Wherever a picture sits, omit it. Output the rest of the listing exactly.

++++++++

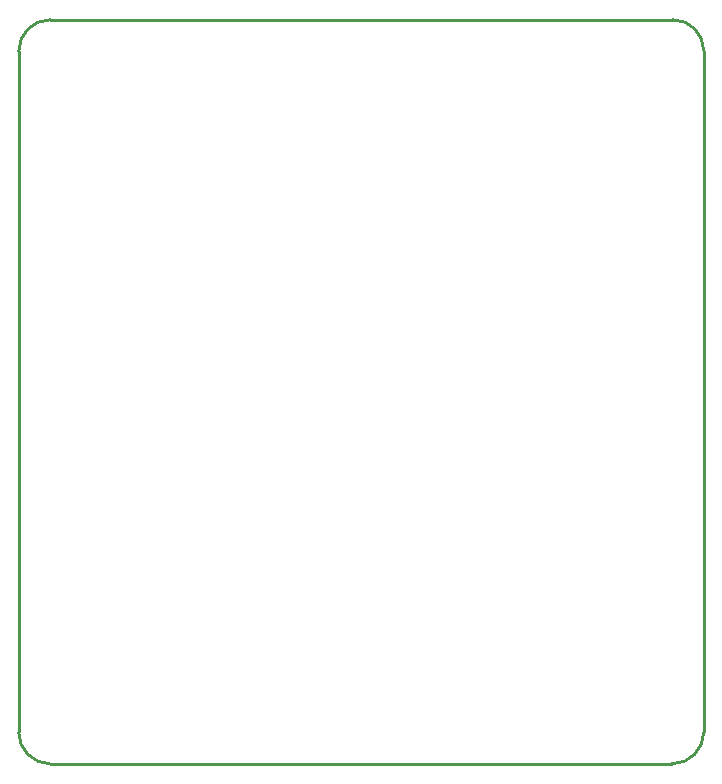
<source format=gbr>
%TF.GenerationSoftware,Altium Limited,Altium Designer,20.1.12 (249)*%
G04 Layer_Color=16711935*
%FSLAX26Y26*%
%MOIN*%
%TF.SameCoordinates,B967F61E-ED45-4387-9E05-25525081BA1A*%
%TF.FilePolarity,Positive*%
%TF.FileFunction,Other,Mechanical_1*%
%TF.Part,Single*%
G01*
G75*
%TA.AperFunction,NonConductor*%
%ADD18C,0.010000*%
D18*
X110276Y2485315D02*
G03*
X5000Y2380039I0J-105276D01*
G01*
X2288465Y2382362D02*
G03*
X2185512Y2485315I-102953J-0D01*
G01*
X5000Y110433D02*
G03*
X110433Y5000I105433J0D01*
G01*
X2183189D02*
G03*
X2288465Y110276I-0J105276D01*
G01*
X2288622Y110236D02*
X2288622Y2382362D01*
X5000Y110433D02*
Y2380039D01*
X110433Y5000D02*
X2183189D01*
X110276Y2485315D02*
X2185512D01*
%TF.MD5,357168514669be95621da3eed74fb414*%
M02*

</source>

++++++++

SOLVED EXERCISE:
<source format=gbr>
%TF.GenerationSoftware,Altium Limited,Altium Designer,20.1.12 (249)*%
G04 Layer_Color=16711935*
%FSLAX26Y26*%
%MOIN*%
%TF.SameCoordinates,B967F61E-ED45-4387-9E05-25525081BA1A*%
%TF.FilePolarity,Positive*%
%TF.FileFunction,Other,Mechanical_1*%
%TF.Part,Single*%
G01*
G75*
%TA.AperFunction,NonConductor*%
%ADD18C,0.010000*%
D18*
X110276Y2485315D02*
G03*
X5000Y2380039I0J-105276D01*
G01*
X2288465Y2382362D02*
G03*
X2185512Y2485315I-102953J-0D01*
G01*
X5000Y110433D02*
G03*
X110433Y5000I105433J0D01*
G01*
X2183189D02*
G03*
X2288465Y110276I-0J105276D01*
G01*
X2288622Y110236D02*
X2288622Y2382362D01*
X5000Y110433D02*
Y2380039D01*
X110433Y5000D02*
X2183189D01*
X110276Y2485315D02*
X2185512D01*
%TF.MD5,357168514669be95621da3eed74fb414*%
M02*

</source>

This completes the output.